Quito ist auch auf den zweiten Blick schöner als Bogotá. Und auch auf den dritten. Aber machen Vergleiche überhaupt Sinn? Hartmuth aus Dortmund schreibt mir, dass Libertad y Orden der Wahlspruch Kolumbiens sei und fragt, was der Mensch mit der Ordnung anfangen wolle und ob sich die Begriffe nicht widersprechen. Kann es Freiheit UND Ordnung geben?, fragt Malorny. Unbedingt, antworte ich. Wahre Freiheit, soweit es diese überhaupt gibt, kann ohne ein gewisses Mass an Ordnung gar nicht existieren. Das totale Chaos endet im Nichts. Obwohl natürlich nichts nichts ist. Dem dreifarbigen Kater auf dem Dach gegenüber ist das scheissegal. Er tigert ruhelos umher und jault seit Stunden ohrenbetäubend den Nachthimmel von Quito an. Ist er heiss auf eine Mieze? Ruft er eine verlorene Geliebte? Will er nur fressen? Jedenfalls klingt es herzzerreissend und man neigt dazu, ihm auf der Stelle was zum bespringen zu besorgen. Jetzt markiert er mit aufgestelltem Schwanz den Schornstein. Dann leckt er sich die Eier. Ich wünschte, auch mich würde mal wieder ein wilder Kater markieren. Dabei kommt mir mein Liebster in Zürich in den Sinn. Das zweite Mal heute bereits. Vor dem rolligen Kater dachte ich heute morgen in der Iglesia de San Francisco (den Spaniern fallen auch keine anderen Namen für ihre Kirchen ein) bereits an ihn. Ich werde drei Rosenkränze beten müssen.

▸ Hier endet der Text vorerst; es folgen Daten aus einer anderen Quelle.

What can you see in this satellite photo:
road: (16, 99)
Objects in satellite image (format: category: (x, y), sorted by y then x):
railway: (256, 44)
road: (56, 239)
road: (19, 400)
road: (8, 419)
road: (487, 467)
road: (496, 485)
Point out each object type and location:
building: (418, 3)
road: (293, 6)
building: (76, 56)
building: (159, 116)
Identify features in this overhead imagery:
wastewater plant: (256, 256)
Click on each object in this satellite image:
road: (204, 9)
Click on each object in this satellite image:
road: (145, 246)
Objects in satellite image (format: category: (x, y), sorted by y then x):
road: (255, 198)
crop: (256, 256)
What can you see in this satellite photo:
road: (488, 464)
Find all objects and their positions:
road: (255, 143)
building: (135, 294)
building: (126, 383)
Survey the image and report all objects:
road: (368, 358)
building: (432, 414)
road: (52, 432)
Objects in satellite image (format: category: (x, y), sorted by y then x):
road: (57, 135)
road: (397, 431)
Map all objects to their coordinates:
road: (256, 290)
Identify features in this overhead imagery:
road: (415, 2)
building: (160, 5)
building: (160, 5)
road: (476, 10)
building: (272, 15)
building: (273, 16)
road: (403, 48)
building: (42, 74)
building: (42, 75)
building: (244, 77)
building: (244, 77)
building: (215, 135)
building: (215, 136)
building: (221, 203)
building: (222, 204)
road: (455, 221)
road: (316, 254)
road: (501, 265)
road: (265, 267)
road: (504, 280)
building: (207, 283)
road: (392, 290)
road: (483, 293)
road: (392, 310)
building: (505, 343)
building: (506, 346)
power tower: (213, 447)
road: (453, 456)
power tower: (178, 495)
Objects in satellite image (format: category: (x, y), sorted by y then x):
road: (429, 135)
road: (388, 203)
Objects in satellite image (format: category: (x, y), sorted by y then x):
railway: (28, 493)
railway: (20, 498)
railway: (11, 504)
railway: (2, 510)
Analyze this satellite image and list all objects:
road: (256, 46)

Auf 3220 Metern Höhe inmitten der Anden liegen die Thermalbäder von Papallacta, die als Tor zum ecuadorianischen Amazonasgebiet gelten. Zwei davon gibt es: die Volksvariante und jene für den gehobenen Stand. Wir entscheiden uns natürlich für Letztere, die sich aber wahrscheinlich nur durch die 11 Dollar, die sie mehr kostet, von der einfachen Version unterscheidet. Zudem wird sie weniger belagert, sodass wir am Vormittag fast alleine hier oben sind. Die Fahrt von Quito auf breiten, ausgebauten Strassen dauerte eineinhalb Stunden. Vorbei an der grossen Baustelle für den neuen Flughafen. Mitte Oktober soll er eröffnet werden. Sieht so aus, als seien da die Bauherren aus Berlin dran, bis jetzt sieht man jedenfalls nur eine riesige Staubpiste. Ansonsten nahezu zen-mässige Leere. Pedro, der Fahrer, den wir angeheuert haben, ist gut drauf. Er hat mit unserer Bezahlung wahrscheinlich den Lohn für einen Monat drin. Geduldig wartet er vor der Tür, bis sich die Herrschaften genügend gewässert haben. Gegen Mittag füllt sich das Bad mit eher alten Patrons und ihren jungen Frauen. Man könnte sich vermutlich genau jetzt perfekt in der ecuadorianischen Oberschicht einschleimen. Doch die atemberaubende Natur, dieses dem Himmel ein Stück näher sein, diese wunderbare Stille laden ein zum Nichtstun. Oder allenfalls dazu, ein bisschen über das Leben zu philosophieren. Allerdings sollte man sich diese Aktivität zweimal überlegen, wenn man sich nicht den Tag mit trüben Gedanken versauen will. Es macht keiner der Anwesenden den Eindruck, als würde er auch nur ansatzweise mit Denken beschäftigt sein. Zudem brennt die Sonne hier oben selbst durch die Wolkendecke dermassen heiss, dass die Synapsen gern einmal auf Error schalten. Ein paar Kinder beginnen zu lärmen, sodass man sie am liebsten in einer der heissen Quellen ertränken möchte. Aber man ist ja kein Unmensch und lächelt die kleinen Racker stattdessen dummdreist an, was sie allerdings nur noch mehr motiviert, den Lärmpegel noch ein bisschen raufzuschrauben.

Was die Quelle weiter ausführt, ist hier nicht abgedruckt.